Illinois gets money for high speed rail
A southbound Amtrak train rolls through northern Champaign Countyl. on Jan. 18, 2010. The recent awarding of ARRA funding for High Speed Rail projects in Illinois did not include money for a proposed HSR line from Chicago to St. Louis via Champaign, instead favoring an upgrade to the existing Amtrak route through Bloomington-Normal. The current Chicago-Carbondale trains serving Champaign will continue to operate at a maximum speed of 79 mph. Wesley Fane The Daily Illini
President Barack Obama announced last Thursday that the Midwest would receive $2.6 billion to pursue high speech rail services.
Illinois will receive $1.13 billion of that money for use on high speed rail construction, projects aimed at reducing congestion at railways and conducting an environmental impact study, said Brian Imus, director at the Illinois Public Interest Research Group.
“All of this money, regardless of whether it’s for a study or for construction, is a down payment to pay for a high speed rail network through the Midwest, and essentially a network linking all the major cities in the Midwest,” he said.
The new high speed rail route will have trains operating at 110 mph from Dwight, Ill., to St.

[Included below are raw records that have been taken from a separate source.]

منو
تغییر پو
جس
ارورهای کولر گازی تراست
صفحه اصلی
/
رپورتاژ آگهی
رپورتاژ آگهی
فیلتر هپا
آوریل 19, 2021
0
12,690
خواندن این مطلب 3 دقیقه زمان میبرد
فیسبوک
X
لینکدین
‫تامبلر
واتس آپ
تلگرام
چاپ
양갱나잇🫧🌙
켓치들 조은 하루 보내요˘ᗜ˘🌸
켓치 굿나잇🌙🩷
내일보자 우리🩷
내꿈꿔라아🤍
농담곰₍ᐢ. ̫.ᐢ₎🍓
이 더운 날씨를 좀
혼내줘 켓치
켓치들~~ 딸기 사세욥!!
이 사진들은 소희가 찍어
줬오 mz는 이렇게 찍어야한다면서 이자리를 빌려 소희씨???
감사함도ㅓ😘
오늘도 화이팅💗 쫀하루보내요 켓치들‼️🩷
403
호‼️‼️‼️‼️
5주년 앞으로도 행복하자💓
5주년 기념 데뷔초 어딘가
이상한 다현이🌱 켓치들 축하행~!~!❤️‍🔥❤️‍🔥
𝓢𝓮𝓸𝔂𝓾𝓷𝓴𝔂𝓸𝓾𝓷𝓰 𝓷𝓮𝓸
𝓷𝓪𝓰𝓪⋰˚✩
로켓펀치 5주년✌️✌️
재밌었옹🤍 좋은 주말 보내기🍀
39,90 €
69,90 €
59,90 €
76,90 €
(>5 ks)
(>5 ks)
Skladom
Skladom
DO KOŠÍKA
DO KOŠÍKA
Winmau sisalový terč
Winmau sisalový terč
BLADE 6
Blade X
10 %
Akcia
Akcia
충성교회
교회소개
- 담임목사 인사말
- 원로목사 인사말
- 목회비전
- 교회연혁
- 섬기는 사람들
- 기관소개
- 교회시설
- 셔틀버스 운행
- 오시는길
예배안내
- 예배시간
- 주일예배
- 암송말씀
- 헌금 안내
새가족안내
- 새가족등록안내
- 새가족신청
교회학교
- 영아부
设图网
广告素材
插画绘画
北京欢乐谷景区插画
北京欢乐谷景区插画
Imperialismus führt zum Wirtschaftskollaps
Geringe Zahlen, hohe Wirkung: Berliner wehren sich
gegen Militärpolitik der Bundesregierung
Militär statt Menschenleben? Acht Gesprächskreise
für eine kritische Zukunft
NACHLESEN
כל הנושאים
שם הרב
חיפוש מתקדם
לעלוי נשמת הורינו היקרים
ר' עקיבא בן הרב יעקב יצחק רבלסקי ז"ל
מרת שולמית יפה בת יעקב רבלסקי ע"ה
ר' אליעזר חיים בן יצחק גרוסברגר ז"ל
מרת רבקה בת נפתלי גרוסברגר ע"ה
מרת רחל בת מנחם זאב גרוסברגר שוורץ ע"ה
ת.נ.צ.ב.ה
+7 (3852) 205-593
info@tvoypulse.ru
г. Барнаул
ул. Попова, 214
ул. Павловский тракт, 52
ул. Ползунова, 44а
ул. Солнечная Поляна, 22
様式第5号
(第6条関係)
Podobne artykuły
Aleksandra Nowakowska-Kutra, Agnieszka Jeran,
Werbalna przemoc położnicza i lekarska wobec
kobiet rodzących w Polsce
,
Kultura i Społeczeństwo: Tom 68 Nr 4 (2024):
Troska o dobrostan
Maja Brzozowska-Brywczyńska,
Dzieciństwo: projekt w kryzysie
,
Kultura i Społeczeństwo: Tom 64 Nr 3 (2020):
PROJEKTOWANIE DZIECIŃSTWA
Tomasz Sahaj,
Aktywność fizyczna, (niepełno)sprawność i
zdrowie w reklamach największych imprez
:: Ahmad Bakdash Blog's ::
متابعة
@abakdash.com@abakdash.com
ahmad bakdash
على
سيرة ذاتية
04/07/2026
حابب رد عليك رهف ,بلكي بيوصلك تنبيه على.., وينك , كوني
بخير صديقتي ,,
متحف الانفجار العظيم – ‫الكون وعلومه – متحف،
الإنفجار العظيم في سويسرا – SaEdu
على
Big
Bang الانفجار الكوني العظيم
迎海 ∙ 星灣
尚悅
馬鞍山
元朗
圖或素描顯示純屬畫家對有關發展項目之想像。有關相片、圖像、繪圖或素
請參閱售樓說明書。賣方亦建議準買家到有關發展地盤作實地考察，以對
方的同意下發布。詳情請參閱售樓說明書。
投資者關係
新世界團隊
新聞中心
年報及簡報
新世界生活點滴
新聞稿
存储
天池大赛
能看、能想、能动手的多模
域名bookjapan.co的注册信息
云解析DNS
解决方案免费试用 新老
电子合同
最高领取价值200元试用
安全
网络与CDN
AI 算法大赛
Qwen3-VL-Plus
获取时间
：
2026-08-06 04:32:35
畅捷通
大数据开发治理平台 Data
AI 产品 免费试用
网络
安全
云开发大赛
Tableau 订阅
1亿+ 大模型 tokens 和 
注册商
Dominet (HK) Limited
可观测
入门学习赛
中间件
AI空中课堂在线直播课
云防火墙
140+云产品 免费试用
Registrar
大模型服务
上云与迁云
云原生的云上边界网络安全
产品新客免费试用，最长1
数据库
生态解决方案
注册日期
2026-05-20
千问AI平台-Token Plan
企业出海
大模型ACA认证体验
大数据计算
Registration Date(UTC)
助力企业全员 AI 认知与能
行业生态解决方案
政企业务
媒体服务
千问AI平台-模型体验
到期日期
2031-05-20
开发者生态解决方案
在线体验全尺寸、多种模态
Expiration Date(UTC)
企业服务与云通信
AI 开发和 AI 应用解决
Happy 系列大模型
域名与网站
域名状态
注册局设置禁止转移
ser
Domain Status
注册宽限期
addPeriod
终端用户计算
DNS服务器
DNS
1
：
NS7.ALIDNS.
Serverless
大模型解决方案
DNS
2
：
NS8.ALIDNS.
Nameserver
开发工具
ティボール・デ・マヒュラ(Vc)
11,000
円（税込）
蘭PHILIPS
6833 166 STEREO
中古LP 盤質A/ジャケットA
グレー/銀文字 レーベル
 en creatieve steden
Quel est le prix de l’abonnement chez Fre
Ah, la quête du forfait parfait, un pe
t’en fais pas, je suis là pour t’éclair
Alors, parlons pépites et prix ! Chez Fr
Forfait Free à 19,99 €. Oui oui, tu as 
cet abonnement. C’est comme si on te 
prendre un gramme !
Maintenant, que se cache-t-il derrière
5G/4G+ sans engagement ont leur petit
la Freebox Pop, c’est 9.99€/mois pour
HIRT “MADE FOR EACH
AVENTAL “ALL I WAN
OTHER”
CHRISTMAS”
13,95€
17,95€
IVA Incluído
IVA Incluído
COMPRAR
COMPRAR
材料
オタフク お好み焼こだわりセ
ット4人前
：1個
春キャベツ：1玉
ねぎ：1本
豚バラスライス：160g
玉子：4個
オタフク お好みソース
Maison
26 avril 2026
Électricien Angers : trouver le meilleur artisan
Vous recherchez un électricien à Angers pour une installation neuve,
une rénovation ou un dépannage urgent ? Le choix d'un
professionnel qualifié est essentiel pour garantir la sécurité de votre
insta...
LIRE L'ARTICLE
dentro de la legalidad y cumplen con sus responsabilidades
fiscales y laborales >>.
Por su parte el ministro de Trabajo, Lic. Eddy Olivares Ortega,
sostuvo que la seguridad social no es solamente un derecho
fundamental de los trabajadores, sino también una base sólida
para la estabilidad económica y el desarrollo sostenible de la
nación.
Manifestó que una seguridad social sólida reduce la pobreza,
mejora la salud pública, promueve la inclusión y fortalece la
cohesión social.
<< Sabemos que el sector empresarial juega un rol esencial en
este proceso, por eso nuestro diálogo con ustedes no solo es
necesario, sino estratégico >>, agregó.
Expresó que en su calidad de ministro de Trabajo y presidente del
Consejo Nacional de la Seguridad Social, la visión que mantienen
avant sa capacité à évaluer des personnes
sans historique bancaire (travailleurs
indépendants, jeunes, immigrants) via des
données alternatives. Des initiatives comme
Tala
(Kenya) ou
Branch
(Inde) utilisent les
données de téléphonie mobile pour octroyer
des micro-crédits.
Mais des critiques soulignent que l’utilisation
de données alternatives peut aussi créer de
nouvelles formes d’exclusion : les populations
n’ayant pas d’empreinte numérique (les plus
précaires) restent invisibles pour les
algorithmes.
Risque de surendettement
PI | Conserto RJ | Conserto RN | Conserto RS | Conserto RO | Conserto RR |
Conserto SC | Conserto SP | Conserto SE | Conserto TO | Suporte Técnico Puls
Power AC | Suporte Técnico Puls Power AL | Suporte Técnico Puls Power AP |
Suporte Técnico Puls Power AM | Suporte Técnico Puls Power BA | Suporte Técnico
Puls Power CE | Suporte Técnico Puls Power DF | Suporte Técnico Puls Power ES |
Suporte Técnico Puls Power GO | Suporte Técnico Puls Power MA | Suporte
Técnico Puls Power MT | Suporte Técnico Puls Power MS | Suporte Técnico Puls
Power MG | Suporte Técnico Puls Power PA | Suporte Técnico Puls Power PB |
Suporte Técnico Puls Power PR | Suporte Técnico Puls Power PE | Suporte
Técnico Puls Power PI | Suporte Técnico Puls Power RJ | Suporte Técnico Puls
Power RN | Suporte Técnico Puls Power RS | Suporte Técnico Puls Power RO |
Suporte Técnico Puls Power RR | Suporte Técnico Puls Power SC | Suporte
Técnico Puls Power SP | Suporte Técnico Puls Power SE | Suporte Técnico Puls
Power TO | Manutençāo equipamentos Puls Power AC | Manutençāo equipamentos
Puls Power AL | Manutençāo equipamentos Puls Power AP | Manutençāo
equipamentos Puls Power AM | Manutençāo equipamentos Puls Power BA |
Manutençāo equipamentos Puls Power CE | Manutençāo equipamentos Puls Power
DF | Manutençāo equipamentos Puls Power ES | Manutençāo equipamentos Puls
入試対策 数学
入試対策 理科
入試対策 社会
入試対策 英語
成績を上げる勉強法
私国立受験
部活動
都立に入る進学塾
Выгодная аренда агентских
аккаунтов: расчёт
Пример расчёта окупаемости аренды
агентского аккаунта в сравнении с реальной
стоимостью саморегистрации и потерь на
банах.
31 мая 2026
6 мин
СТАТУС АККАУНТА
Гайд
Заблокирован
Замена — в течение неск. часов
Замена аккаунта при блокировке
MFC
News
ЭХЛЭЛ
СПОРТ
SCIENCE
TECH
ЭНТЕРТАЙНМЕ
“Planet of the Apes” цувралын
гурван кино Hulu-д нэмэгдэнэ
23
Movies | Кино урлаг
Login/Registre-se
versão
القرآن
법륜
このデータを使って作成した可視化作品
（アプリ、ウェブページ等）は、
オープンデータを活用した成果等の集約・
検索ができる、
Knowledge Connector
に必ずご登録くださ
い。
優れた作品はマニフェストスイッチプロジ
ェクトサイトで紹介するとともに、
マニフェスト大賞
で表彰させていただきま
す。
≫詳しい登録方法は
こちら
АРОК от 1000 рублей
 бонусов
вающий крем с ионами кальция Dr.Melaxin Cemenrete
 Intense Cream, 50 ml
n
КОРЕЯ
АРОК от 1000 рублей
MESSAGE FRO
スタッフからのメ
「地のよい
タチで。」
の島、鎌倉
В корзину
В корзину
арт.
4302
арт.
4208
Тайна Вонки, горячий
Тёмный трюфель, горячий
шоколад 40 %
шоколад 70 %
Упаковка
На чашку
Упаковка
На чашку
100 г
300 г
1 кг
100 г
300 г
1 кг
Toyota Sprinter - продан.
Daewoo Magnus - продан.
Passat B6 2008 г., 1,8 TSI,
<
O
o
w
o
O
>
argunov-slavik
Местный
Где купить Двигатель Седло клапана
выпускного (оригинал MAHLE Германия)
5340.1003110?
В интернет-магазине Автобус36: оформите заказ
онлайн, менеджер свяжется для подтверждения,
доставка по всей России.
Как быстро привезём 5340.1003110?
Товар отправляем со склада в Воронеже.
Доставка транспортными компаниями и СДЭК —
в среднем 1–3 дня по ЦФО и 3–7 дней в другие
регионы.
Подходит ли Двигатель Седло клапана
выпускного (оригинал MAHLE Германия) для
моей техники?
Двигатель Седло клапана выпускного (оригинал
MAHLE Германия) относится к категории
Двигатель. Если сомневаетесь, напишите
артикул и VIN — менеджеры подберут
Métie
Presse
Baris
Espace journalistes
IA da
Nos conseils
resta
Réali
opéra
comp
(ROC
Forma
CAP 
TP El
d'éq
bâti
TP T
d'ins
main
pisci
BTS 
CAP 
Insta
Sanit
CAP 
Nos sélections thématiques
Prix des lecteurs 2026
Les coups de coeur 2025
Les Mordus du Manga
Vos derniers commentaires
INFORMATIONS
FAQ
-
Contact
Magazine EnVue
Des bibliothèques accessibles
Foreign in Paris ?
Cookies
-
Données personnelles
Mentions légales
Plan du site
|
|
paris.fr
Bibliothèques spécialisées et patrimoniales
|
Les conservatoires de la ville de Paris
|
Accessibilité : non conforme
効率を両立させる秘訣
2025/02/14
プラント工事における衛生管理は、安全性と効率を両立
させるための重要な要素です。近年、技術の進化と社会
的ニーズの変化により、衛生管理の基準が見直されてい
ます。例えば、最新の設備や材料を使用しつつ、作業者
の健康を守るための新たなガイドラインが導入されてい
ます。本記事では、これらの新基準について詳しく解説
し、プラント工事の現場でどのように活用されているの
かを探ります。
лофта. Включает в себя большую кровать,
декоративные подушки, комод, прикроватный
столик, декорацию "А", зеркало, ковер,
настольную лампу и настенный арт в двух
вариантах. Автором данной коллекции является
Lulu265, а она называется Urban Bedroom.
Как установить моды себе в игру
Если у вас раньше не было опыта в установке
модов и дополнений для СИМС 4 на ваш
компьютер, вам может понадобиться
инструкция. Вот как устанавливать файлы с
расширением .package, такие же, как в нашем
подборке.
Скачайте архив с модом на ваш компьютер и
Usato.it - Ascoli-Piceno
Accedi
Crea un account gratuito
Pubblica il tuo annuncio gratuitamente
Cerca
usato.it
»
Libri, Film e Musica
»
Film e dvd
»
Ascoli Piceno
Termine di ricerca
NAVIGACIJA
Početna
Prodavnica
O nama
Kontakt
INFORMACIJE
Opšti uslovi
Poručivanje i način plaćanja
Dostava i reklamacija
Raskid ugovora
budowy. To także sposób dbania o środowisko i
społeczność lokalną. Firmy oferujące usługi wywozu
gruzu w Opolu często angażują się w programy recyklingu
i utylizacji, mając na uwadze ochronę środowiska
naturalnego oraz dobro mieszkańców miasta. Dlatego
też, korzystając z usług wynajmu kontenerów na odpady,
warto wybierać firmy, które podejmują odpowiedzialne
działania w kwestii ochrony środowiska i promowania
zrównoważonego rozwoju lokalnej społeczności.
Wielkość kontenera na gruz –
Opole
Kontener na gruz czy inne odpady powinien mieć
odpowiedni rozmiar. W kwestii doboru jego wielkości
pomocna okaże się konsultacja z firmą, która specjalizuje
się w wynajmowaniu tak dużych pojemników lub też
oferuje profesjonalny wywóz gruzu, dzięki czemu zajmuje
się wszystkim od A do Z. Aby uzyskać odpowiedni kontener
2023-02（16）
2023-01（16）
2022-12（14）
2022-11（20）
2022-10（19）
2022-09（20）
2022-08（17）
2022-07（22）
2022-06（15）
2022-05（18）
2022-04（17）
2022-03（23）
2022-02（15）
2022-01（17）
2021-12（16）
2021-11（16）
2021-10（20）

Louis. This course is known as the Chicago-to-St. Louis route. The portion of the route from Chicago to Dwight will have trains operating at the typical speed of 79 miles per hour.
Trains traveling at 220 mph would be considered true high speed rail. However, construction to fund trains traveling at 220 mph would cost billions of dollars and require completely new construction of the railroads, said Chris Barkan, a professor in the railroad engineering program in the Department of Civil and Environmental Engineering at the University.
Illinois has received enough money to upgrade the current railroads and facilitate trains traveling at 110 mph.
“As a result of initial funding that Illinois received this last week, we’re going to take an important step toward gaining higher speed in Illinois. The true high speed, 220 miles per hour is going to take longer (to build),” Barkan said.
Fifteen countries have already adopted high speed rail. The international standard speed is 250 kilometers per hour, or 155 mph, he added.
Because of the new program, the journey from Chicago to St. Louis will decrease time travel by a third, Imus said.
“This is a really big deal; for the first time the federal government is investing in modern 21st century transportation that will address a lot of the problems we have with our transportation right now,” he said.
Imus said that the construction of high speed rail programs will reduce the nation’s dependence on foreign oil, reduce the effects of global warming and lower the pollution that has come with limited transportation choices.
The new technology will utilize positive train control, which provides GPS satellites to monitor the location of the train. Regular trains use cab signaling, which employs low-voltage electrical current in the rails to show the location of the train, Barkan said.
The satellite system makes everything automated, he added.
The technology also uses computer algorithms designed to slow the train in the event that a locomotive engineer fails to stop the train, said J. Riley Edwards, lecturer in the railroad engineering program in the Department of Civil and Environmental Engineering.
“Technology exists to go at 220 miles per hour, this should just be the start of that,” Edwards said.